Experts from 3 key areas of IT security have commented below on the Heartbleed security flaw. Please feel free to attribute the comments in any stories or blog posts, and let me know if you have specific questions for any/all of them, and or if you’d like to speak by phone:
Password/privileged identity management expert Philip Lieberman, president of Lieberman Software (www.liebsoft.com):
“This is very bad, and the consequences are very scary now that it has been disclosed. The fact that this code is on home and commercial Internet connected devices on a global scale means that the Internet is a different place today.”
Unstructured data governance expert Jonathan Sander, strategy and research officer, STEALTHbits Technologies (www.stealthbits.com):
“Heartbleed is like finding a faulty car part used in nearly every make and model, but you can’t recall the Internet and all the data you put out on it. Having common technology is typically viewed as a good thing. But it can also lead to assumptions. People assume the parts they use are safe if everyone uses them. If deep testing isn’t being done by the good guys to make sure those parts stay safe over time, then you can be sure the bad guys will find the faults first.”

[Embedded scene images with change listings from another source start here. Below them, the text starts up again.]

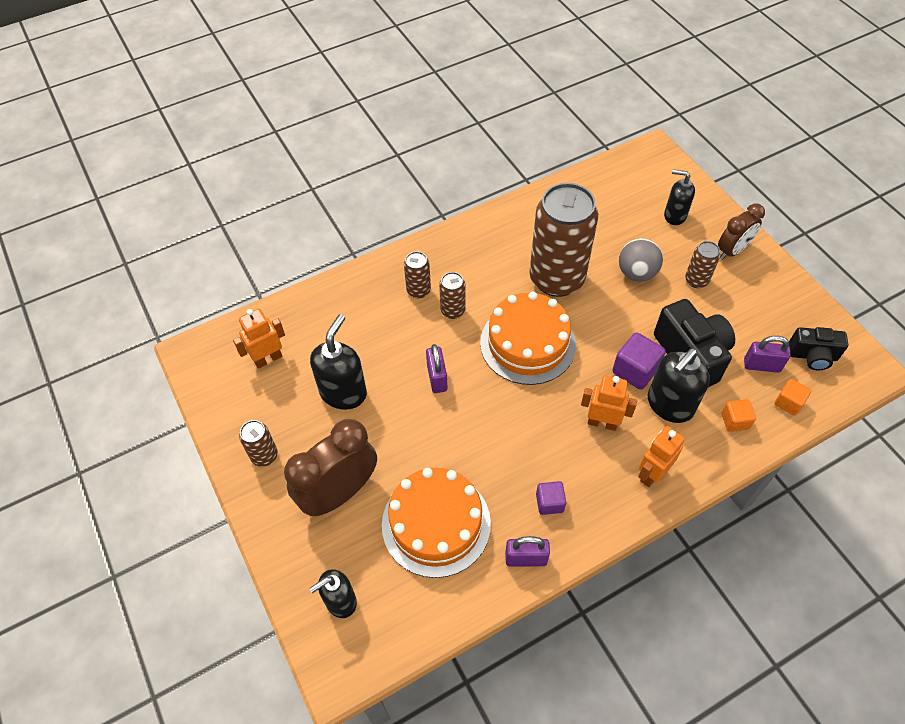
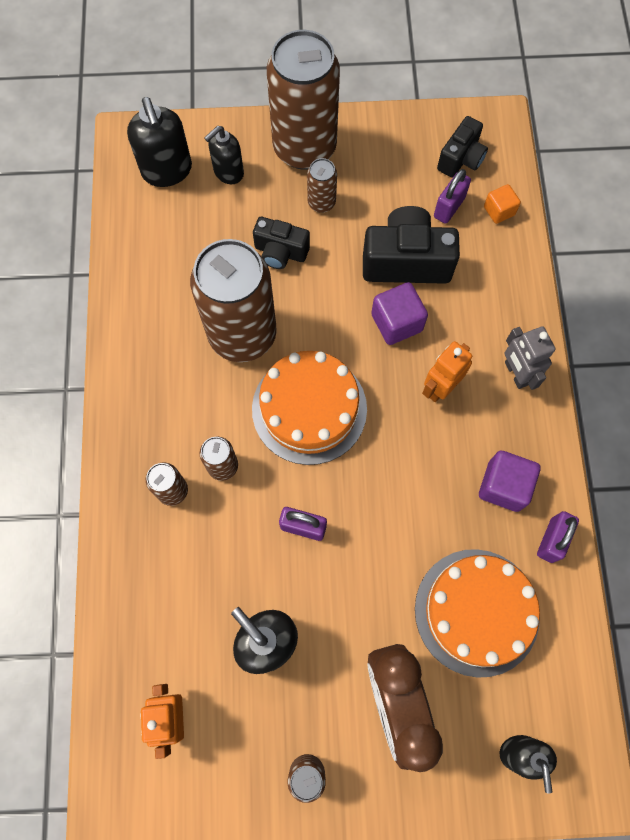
camera: 65 degrees left, 15 degrees up
(549, 503) = (503, 486): purple cube -> purple cube, size x1.59
(636, 273) = (280, 252): grey ball -> black camera
(652, 474) = (516, 373): orange robot -> grey robot
(669, 405) = (451, 314): black soap dispenser -> black soap dispenser (167, 171)
(732, 251) = (304, 148): brown clock -> brown can
(735, 421) = (495, 268): orange cube -> none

Encryption and tokenization expert Mark Bower, VP of product management and solution architecture, Voltage Security (www.voltage.com):
“While ‘Heartbleed’ presents clear and present risk of exploit and active attack to systems to steal data, the big danger is to systems that have been relying on secure communications for things like key and credential exchange since the first affected version of OpenSSL was deployed. So affected entities need, in particular, to consider the external use of affected versions of OpenSSL in use, and establish what might have been transported and been potentially at risk in past SSL sessions with client systems or other servers. That itself might be very difficult, and requires consideration for changing transported credentials, certificates or monitoring other sensitive data which if exposed could lead to secondary compromises, theft, or further malware infestation.

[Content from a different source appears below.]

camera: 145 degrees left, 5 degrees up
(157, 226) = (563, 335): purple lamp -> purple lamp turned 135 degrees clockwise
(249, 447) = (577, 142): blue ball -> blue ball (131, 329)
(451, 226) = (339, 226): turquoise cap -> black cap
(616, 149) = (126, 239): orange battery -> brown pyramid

Security vulnerabilities will always exist, and provide the ideal beachhead for attackers to establish the data-stealing malware infantry front line. In this case, Heartbleed’s significant data theft risk also emphasizes the need to take a different approach to data protection above and beyond SSL – for example, encrypting the data well before it enters and exits the SSL tunnel so that even if the transport is compromised, the data itself has no value to an attacker. This ‘data-centric’ or end-to-end protection model can reduce the need for SSL in the first place in some cases, and also protect data well beyond where SSL starts and stops. And for cases where SSL plays a critical and essential role, use transport mechanisms that are unaffected or patched against this particular risk as soon as possible.”